Here's why option B is the correct choice: STARTTLS Support: Amazon SES supports STARTTLS, a protocol command used to upgrade an existing insecure connection to a secure connection using TLS (Transport Layer Security). This is crucial since the legacy SMTP server does not support TLS, and STARTTLS can be used to initiate a secure connection. SMTP Credentials: Amazon SES requires authentication to send emails through its SMTP interface. This is achieved by using SMTP credentials, which are different from AWS access keys. SMTP credentials can be obtained from the Amazon SES console and are used to authenticate with the Amazon SES SMTP endpoint. Operational Simplicity: This approach allows the application to continue using SMTP for sending emails, which aligns with the application's existing capabilities. By using STARTTLS, the application can upgrade its connection to Amazon SES to a secure one, ensuring compliance with security best practices without significant changes to the application's email sending functionality.
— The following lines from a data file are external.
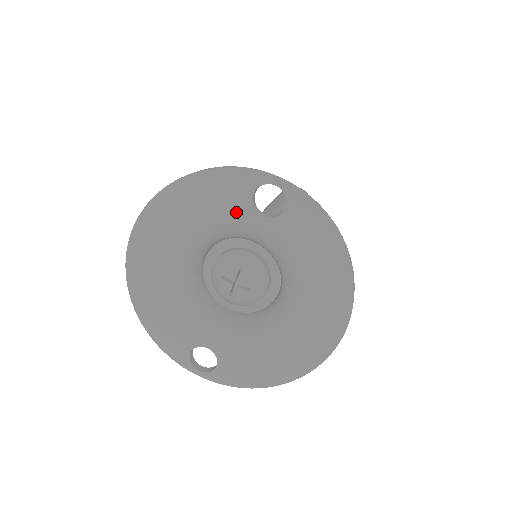
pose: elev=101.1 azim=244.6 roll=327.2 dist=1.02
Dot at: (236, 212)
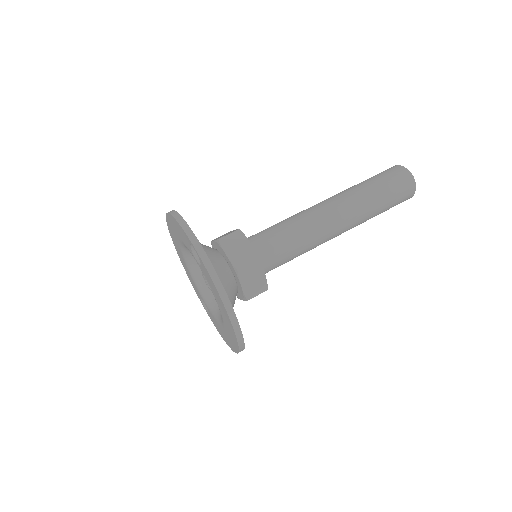
Dot at: (189, 249)
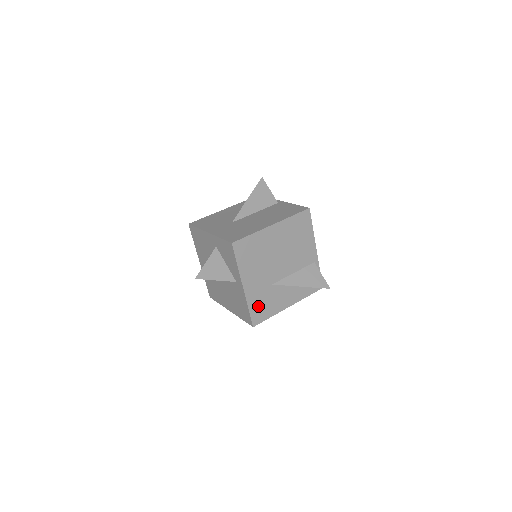
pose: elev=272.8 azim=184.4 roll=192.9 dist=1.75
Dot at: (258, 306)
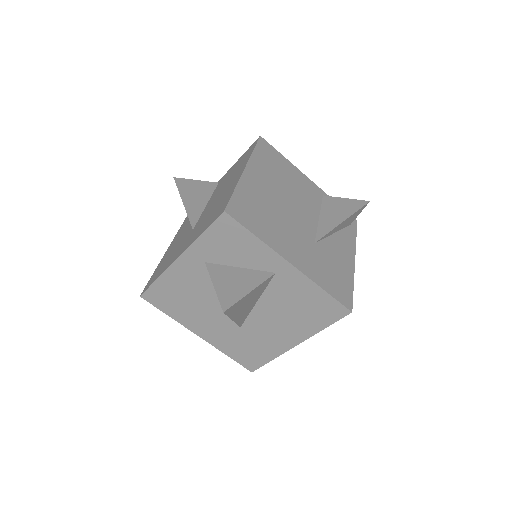
Dot at: (329, 280)
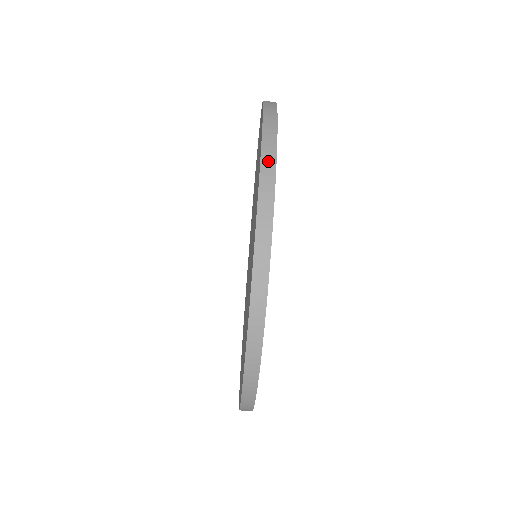
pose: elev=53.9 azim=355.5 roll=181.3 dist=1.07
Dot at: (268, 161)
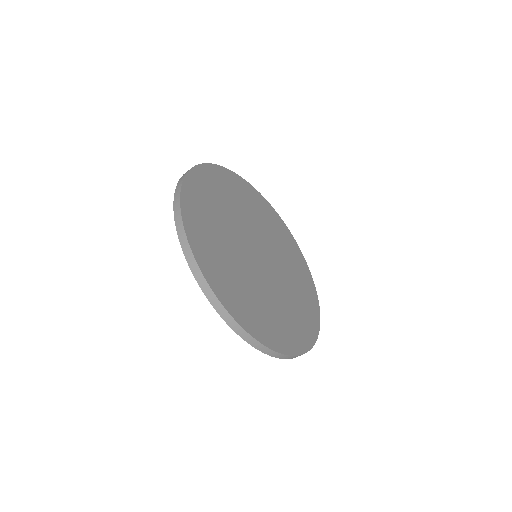
Dot at: (197, 274)
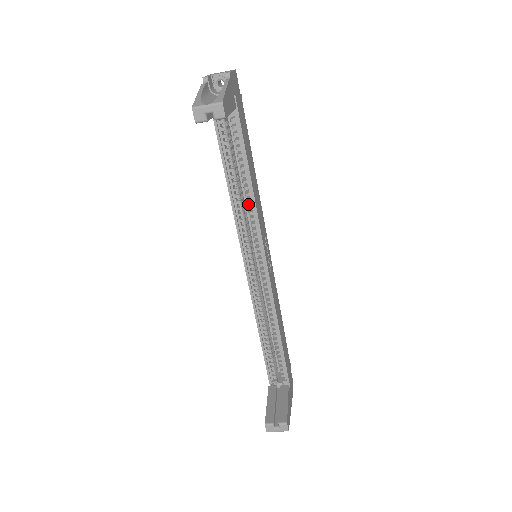
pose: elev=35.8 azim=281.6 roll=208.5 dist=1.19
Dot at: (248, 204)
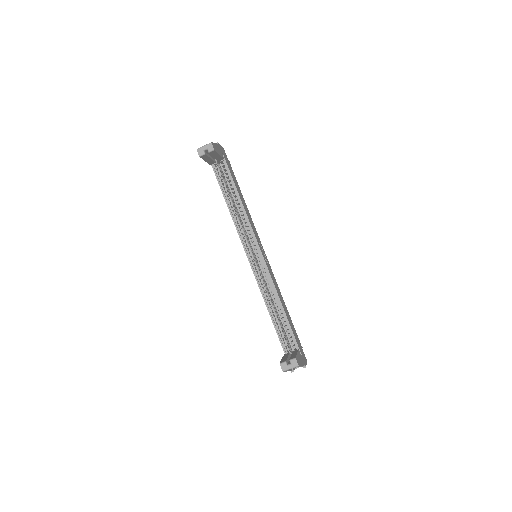
Dot at: (243, 218)
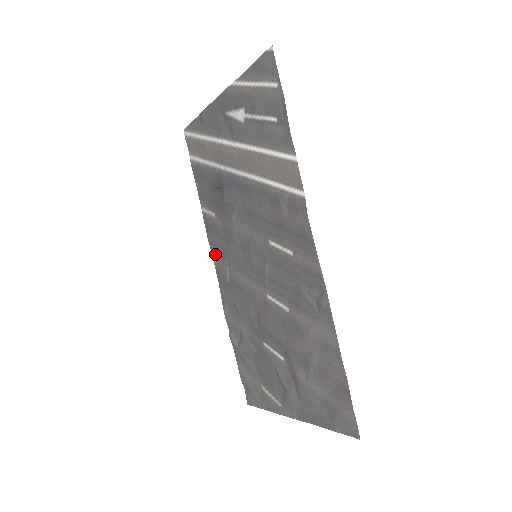
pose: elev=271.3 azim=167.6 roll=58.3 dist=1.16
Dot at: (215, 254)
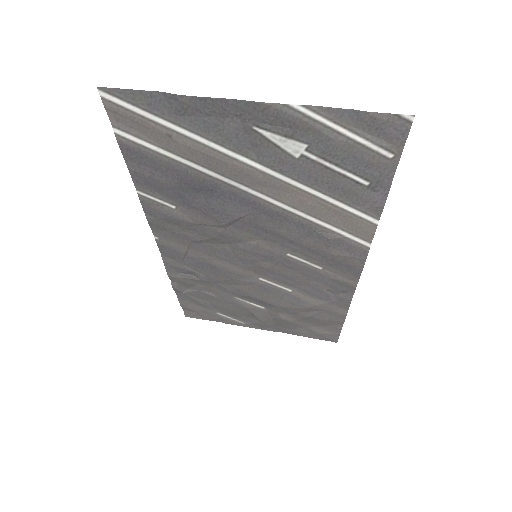
Dot at: (162, 235)
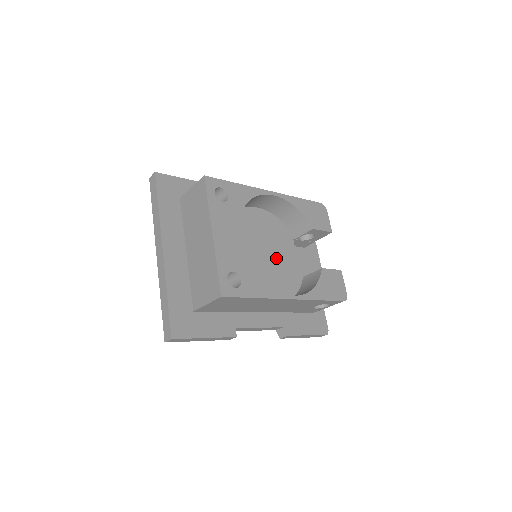
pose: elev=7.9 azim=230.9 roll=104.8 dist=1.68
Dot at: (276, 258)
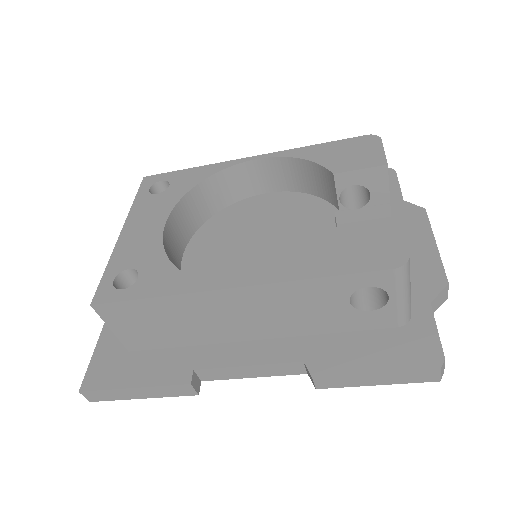
Dot at: (285, 247)
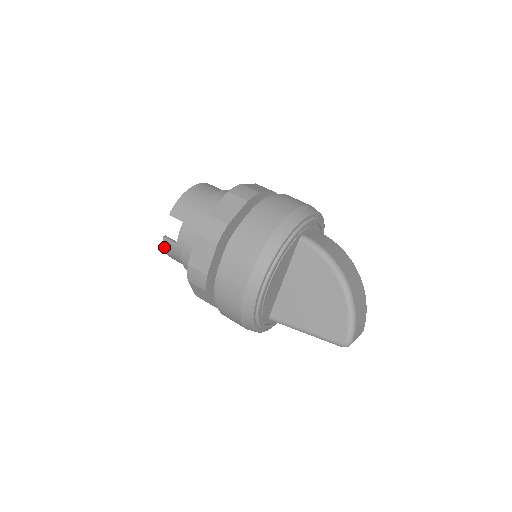
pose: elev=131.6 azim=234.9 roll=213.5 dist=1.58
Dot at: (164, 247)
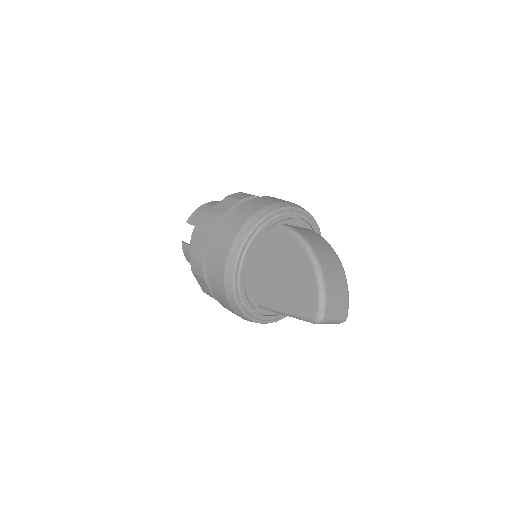
Dot at: (183, 252)
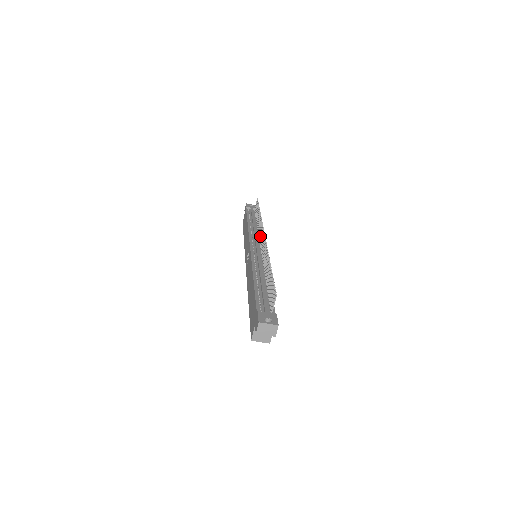
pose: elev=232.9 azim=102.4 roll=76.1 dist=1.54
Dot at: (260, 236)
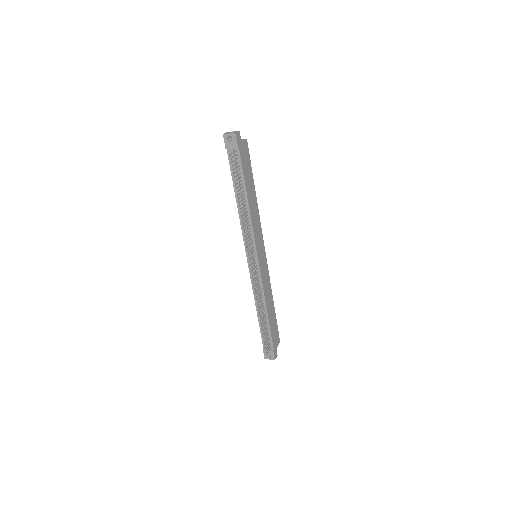
Dot at: (250, 246)
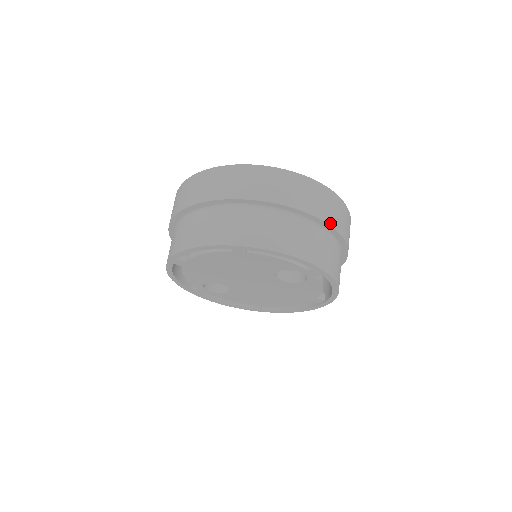
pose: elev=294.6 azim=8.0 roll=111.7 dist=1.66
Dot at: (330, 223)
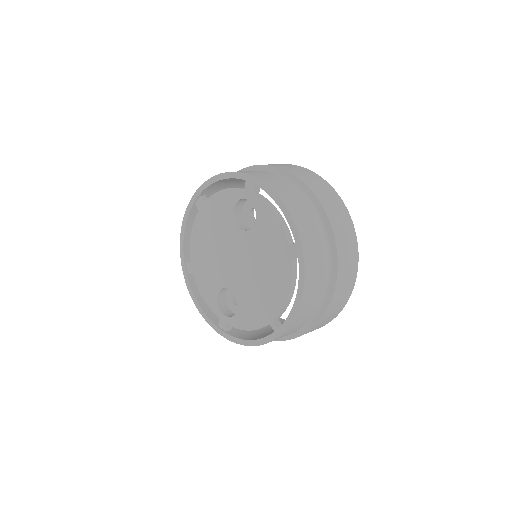
Dot at: (274, 166)
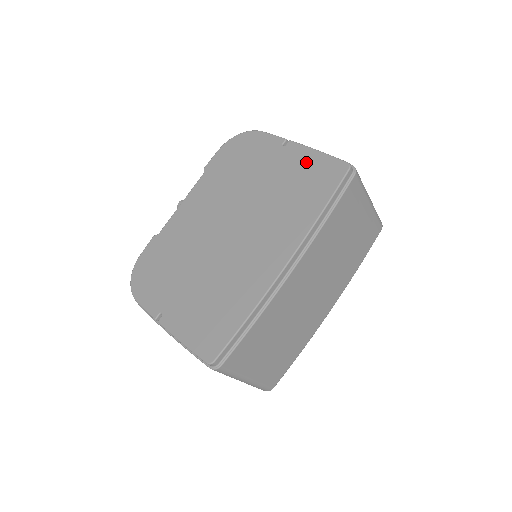
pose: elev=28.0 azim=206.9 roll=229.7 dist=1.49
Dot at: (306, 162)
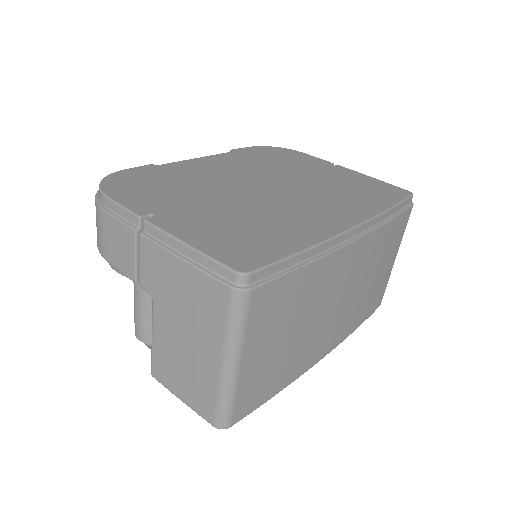
Dot at: (361, 179)
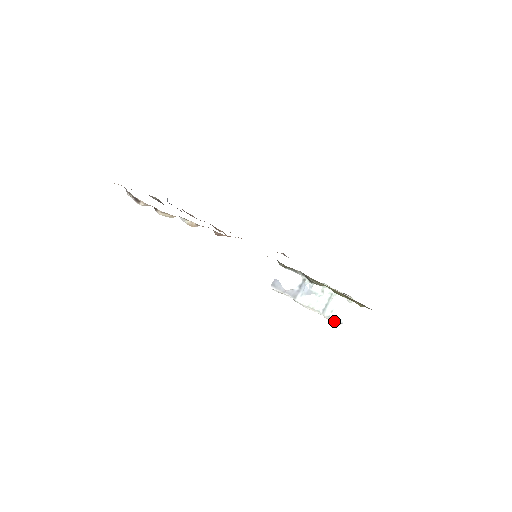
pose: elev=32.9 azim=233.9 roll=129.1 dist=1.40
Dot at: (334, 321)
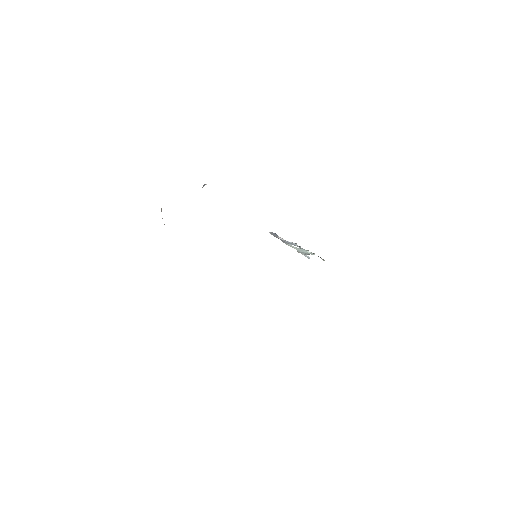
Dot at: (304, 255)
Terrible Q. All answers are wrong. A is wrong because you cannot send emails through SES SMTP using SMTP credentials derived from temporary STS tokens (ie IAM roles). Must use an IAM user access keys to derive creds. B is wrong because the question imposes a constraint that prevents us from selecting an answer that requires upgrading or modifying the application itself. Could you just offload SMTP STARTTLS/AUTH to the local sendmail/postfix daemon? Maybe, if it were Linux, but what if it's Windows? Cygwin? WSL? C & D - wrong, for a similar rationale as B. But the question designer OBVIOUSLY doesn't know that IAM roles can't be used for SES SMTP auth, because these questions are written by inexperienced, unqualified people who are not themselves architects or engineers.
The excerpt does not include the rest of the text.